Induction of luciferase activity under the control of an hsp70 promoter using high-intensity focused ultrasound: combination of bioluminescence and MRI imaging in three different tumour models.

The in vivo temporal changes of luciferase activity were investigated under the control of an hsp70 promoter in three tumour models after the application of different intensities of high-intensity focused ultrasound (HIFU). Three cell lines, SCCVII, NIH3T3 and M21 were stably transfected with a plasmid containing the hsp70 promoter and luciferase reporter gene, and tumours were subcutaneously initiated into mice. At a size of 1300 ± 234 mm(3), the tumours were exposed to five intensities of continuous HIFU (802-1401-2157-3067-4133 W/cm(2)) for 20 sec. Bioluminescence and MR imaging were performed to assess luciferase activity and signal intensity changes in the tissue. The MRI scan protocol was pre- and post-contrast T1-wt-SE, T2-wt-FSE, DCE-MRI, diffusion-wt STEAM sequence, T2 relaxation time determination obtained on a 1.5-T GE MRI scanner.
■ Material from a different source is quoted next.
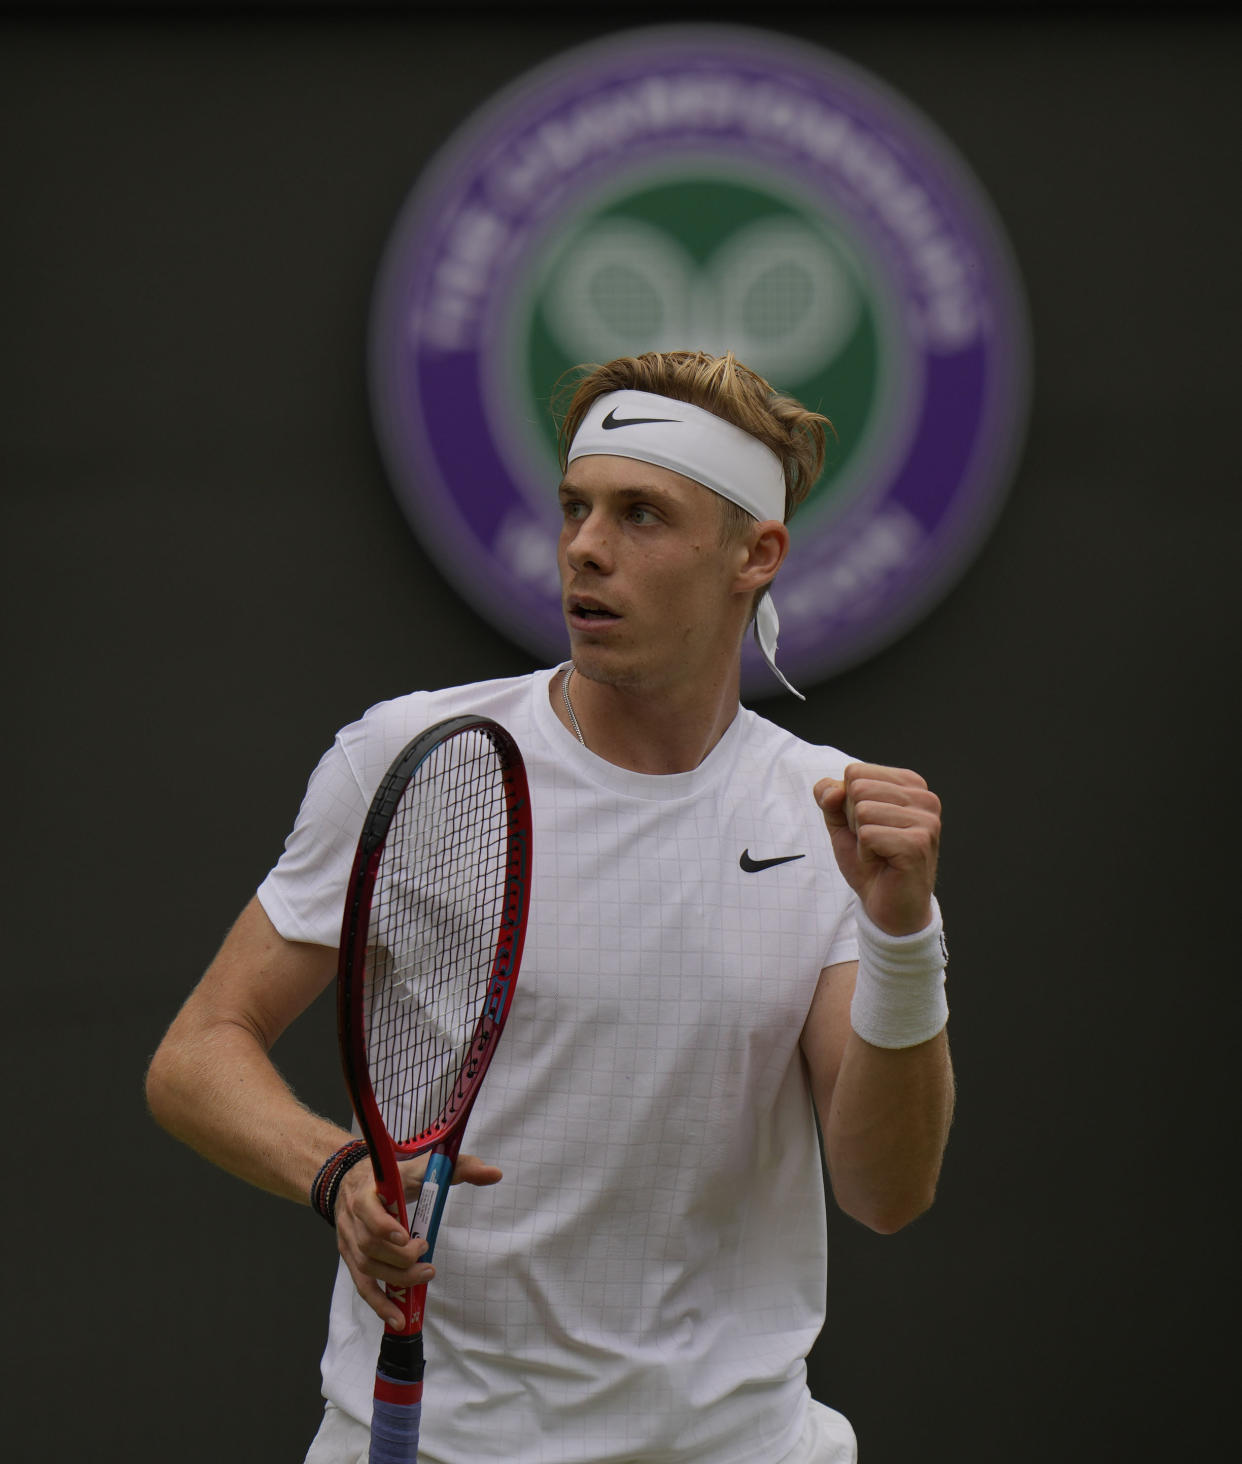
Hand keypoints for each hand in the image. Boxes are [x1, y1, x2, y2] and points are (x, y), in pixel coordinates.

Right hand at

The NIH3T3 tumours showed the highest luciferase activity of 328.1 ± 7.1 fold at 24 h at a HIFU intensity of 3067 W/cm(2), the M21 tumours of 3.2 ± 0.6 fold 8 hours and the SCCVII tumours 2.9 ± 0.9 fold 4 hours post-HIFU at 2157 W/cm(2). The greatest increase in T2 signal intensity and T2 relaxation time of 20.7 ± 3.4% was seen in the SCCVII tumours. The highest contrast medium uptake of 10.1 ± 1.1% was noted in the M21 tumours, and 14.8 ± 1.9% in the SCCVII tumours. In all tumours, a significant increase in the diffusion coefficient was seen with increased HIFU intensity, the highest of which was 40.3 ± 4.1% in the SCCVII tumours. The three tumour cell lines stably transfected with the hsp70/luciferase gene showed differential luciferase activity, which peaked at different times after the application of HIFU and was dependant on tumour type and HIFU energy deposition.